Another reason for me to weigh in is that Orac, it seems, is beginning to feel a little lonely and frustrated in his battle to restore scientific integrity to academic medicine:
I'm beginning to wonder if I should just give up this quixotic battle to try to insist on evidence-based medicine in academic medical centers. I'm clearly losing the battle, and sooner or later I'll be relegated to the sidelines along with the other dinosaurs who advocate scientific medicine over unproven, non-evidence-based therapies. If I were to join the Dark Side, I could probably attract a bunch of grants to fund clinical trials to look at whatever the woo du jour is. I'd never do that, of course, if only because as a former skeptic I'd represent a truly valuable scalp for the world of non-evidence-based medicine, but I feel as though I'm increasingly alone in holding out.
Yes, it must get a little lonesome. Out here in the hinterlands I can only wonder what’s going on in academic medicine these days. Is there anyone there for whom the standards of science mean anything at all? Well, there must be. There are plenty of people who teach and write about evidence based medicine. And how about the rising chorus of voices calling for the purging from academic medicine of the biased influence of drug companies? They claim to stand for scientific purity, so why do they (with the notable exception of Arnold Relman) remain silent about woo?
What conflicts of interest might be involved? It’s partly about money. Consumers demand woo and to an astonishing degree pay for it out of pocket. There’s also the ever more lucrative pipeline of government grants to promote and “research” woo. And, as Orac pointed out, there is the dinosaur phenomenon.
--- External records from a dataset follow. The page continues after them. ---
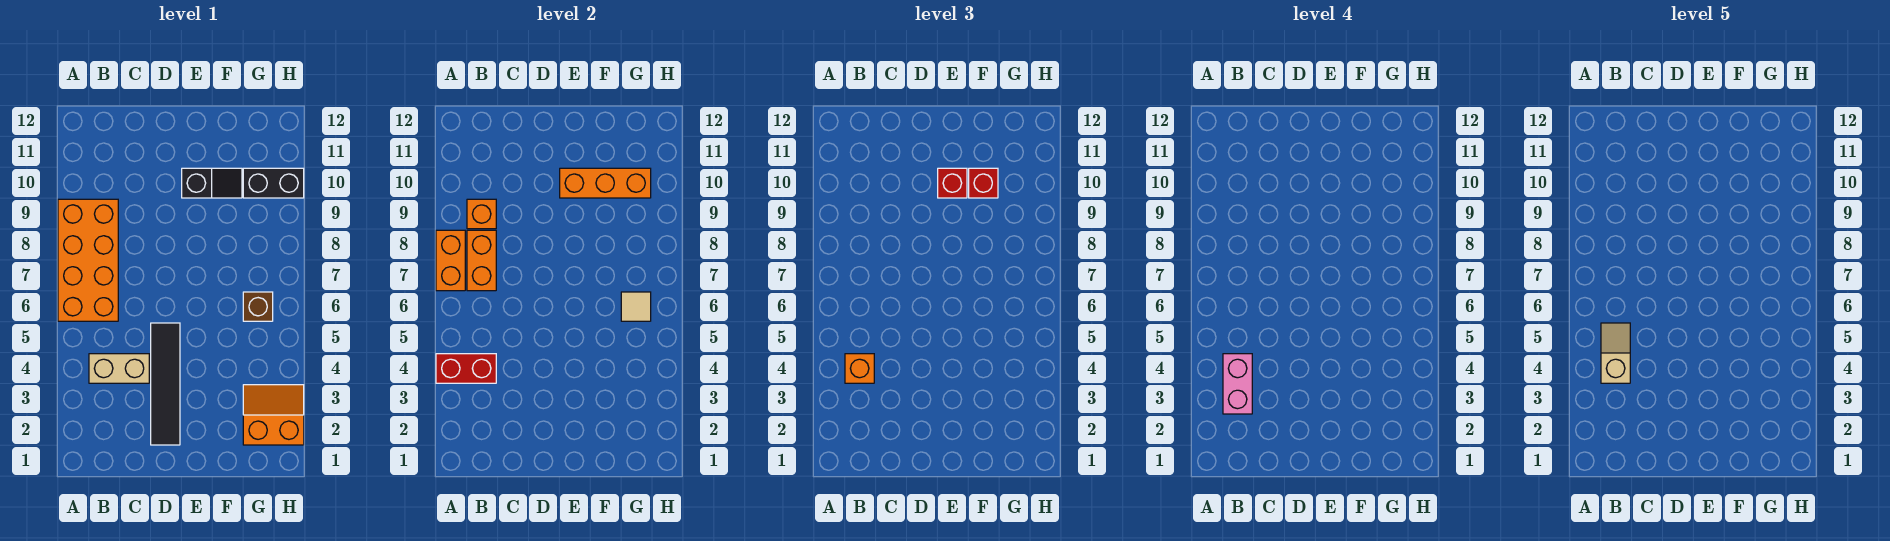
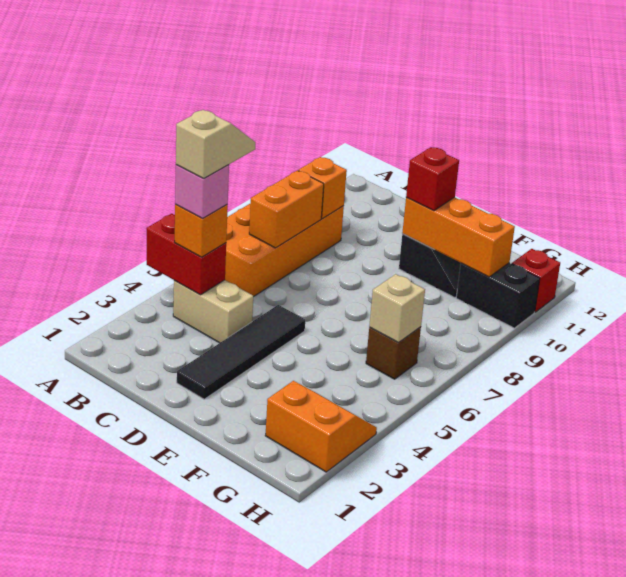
orange brick A7:A8 level 2 -> none
pink brick B3:B4 level 4 -> pink brick B4 level 4
red brick F10 level 3 -> red brick H11 level 1
tan tile G6 level 2 -> tan brick G6 level 2

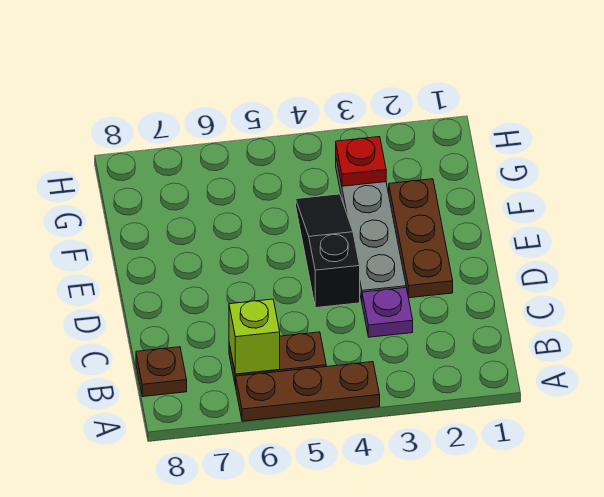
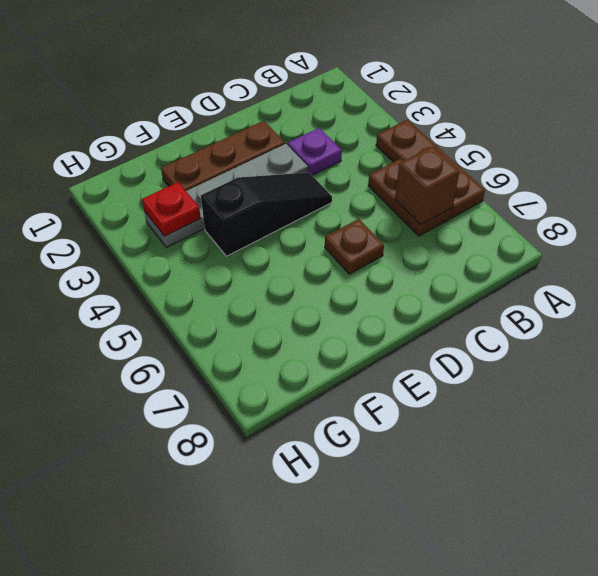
lime brick B6 level 2 -> brown brick B6 level 2
brown plate B8 level 1 -> brown plate D6 level 1
black slope D4:F4 level 1 top D -> black slope D4:F4 level 1 top F

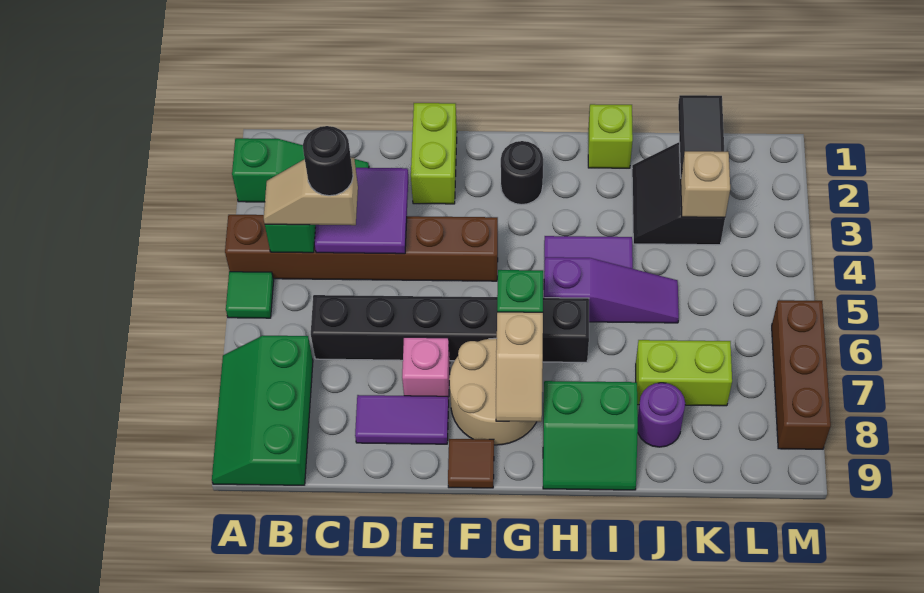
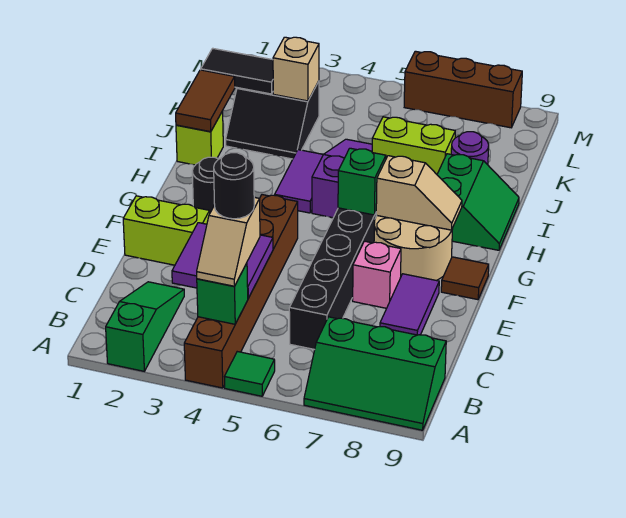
none -> brown tile I1:J1 level 2
lime brick J7:K7 level 1 -> lime brick J6:J7 level 1

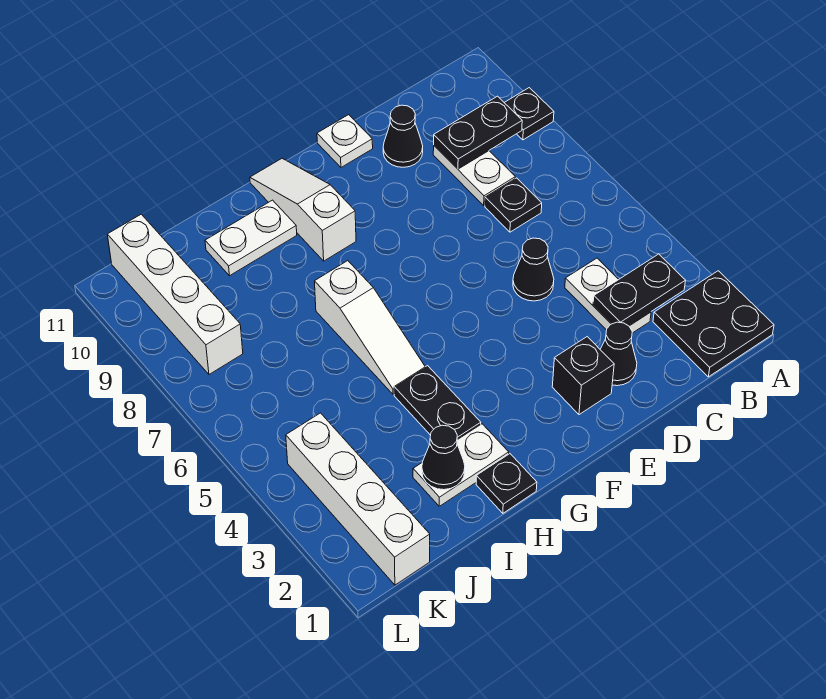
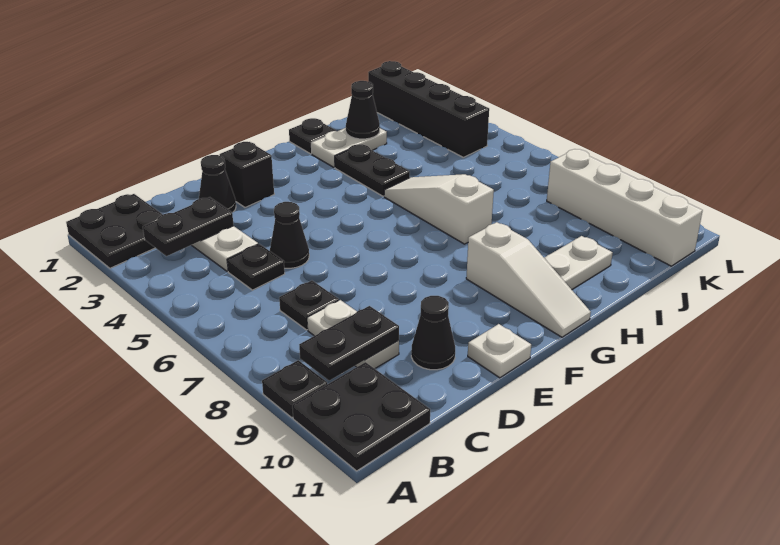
none -> black plate A10:B11 level 1
none -> black plate C5 level 1
white brick K1:K4 level 1 -> black brick K1:K4 level 1

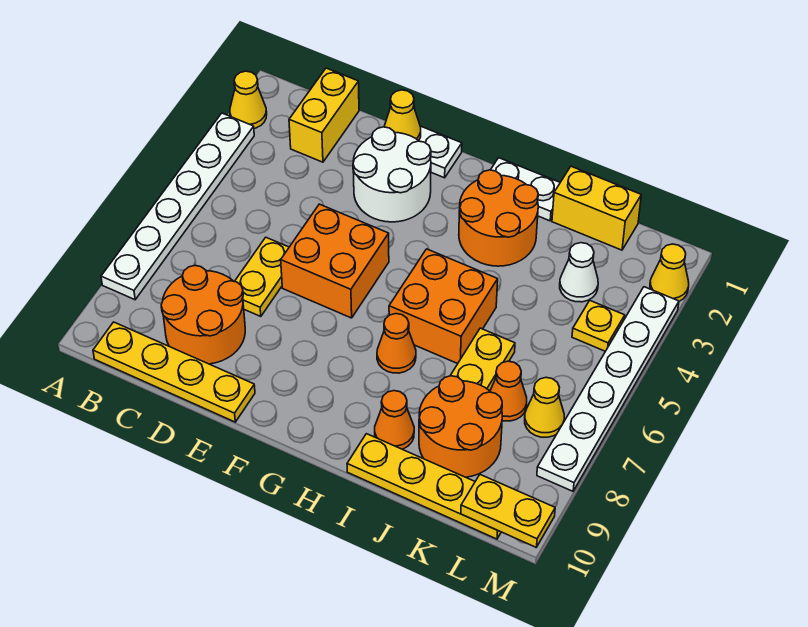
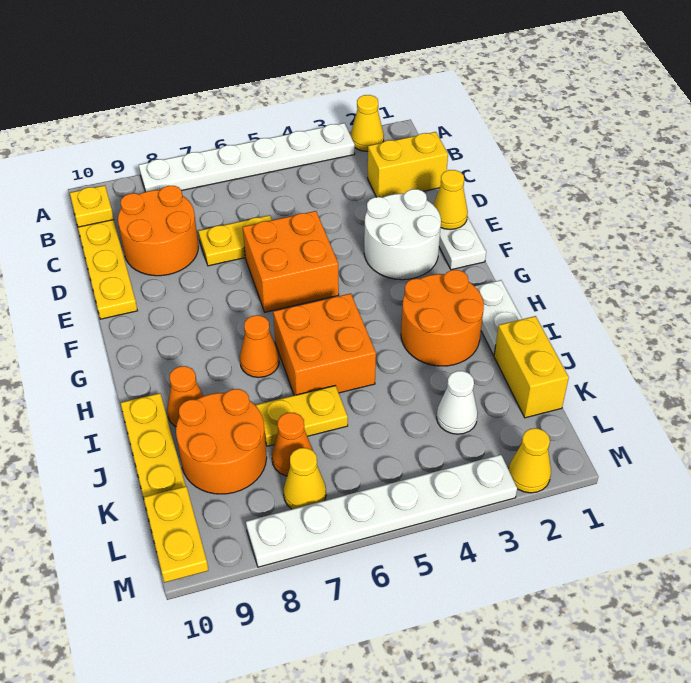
yellow plate L4 level 1 -> yellow plate B10 level 2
Increasing pseudoscientific indoctrination of medical students over the last few years means changing priorities and values for the academic medical center as these students become faculty members. As the culture of the academic medical center becomes more and more steeped in woo it must be getting difficult to stand up for science. It takes courage to risk the dinosaur label.
So, for what it’s worth, I’m weighing in. As Orac points out, not only is reiki unsupported by evidence but, even worse, it’s utterly implausible. Its purported mechanisms involve a mysterious, undocumented energy which can traverse time and space provided the proper symbols are used. (That would be mighty handy if it worked. The reiki master wouldn’t even have to show up). Such credulity in academic medicine is astonishing. What’s going on?
At the University of Maryland, as well as, I suspect, other academic medical centers, there appears to be a new standard. Alternative medicine modalities, unlike pharmaceutical agents, no longer have to be evaluated with the measuring stick of science. A different standard has been adopted, one which was articulated by the University of Maryland’s own director of integrative medicine, Dr. Brian Berman, in his BMJ editorial from a few years ago. His statement is telling (emphasis mine):
When in 1992 we developed a complementary and alternative therapy curriculum at the University of Maryland we thought it was important to present the therapies in the context of their own philosophies and models of health and illness.
The Baltimore Sun piece quotes Berman as saying patients’ reactions to reiki therapy make it “ripe for study”. And I had to laugh at this:
At Shock Trauma, a clinical research study is under way to look at the effectiveness of acupuncture on trauma patients, to see whether it lessens a patient's reliance on drugs. A reiki study could follow, which might quiet skeptics who still wonder whether its power is little more than one of suggestion.
Well, I’ve got news for reporter Stephanie Desmon. It’ll take more than “a study” to quiet the skeptics and move reiki out of the category of extreme woo, especially considering the type of study that’s most likely to be conducted. In order to evaluate reiki’s energy based claims, and test whether it’s anything more than a relaxation technique it would have to be compared with those same techniques. It would require a control group of patients undergoing an equivalent form of relaxation, stripped of the name “reiki” and all its associated energy and religious woo. It might also be necessary to blind patients to the fact that there is a comparison group. (Suppose you told the control patients they were only receiving “reiki light” and being compared with patients getting the real thing. What would that do to the placebo effect?). Suppose reiki demonstrated a positive effect. What then? Well, reiki is an extraordinary claim. The results would need to be duplicated at other study centers, preferably those (if they exist) which have no interest in promoting woo. If a robust effect were observed repeatedly then the basic scientists would need to get to work in search of a mechanism.
Like Orac, I lament the fact that woo seems to be running rampant in academic medicine. I know there are leaders there who share my concerns. I hope they’ll comment here. I’d like to know why they remain largely silent and what, if anything, they are doing to stand against this trend in their own institutions.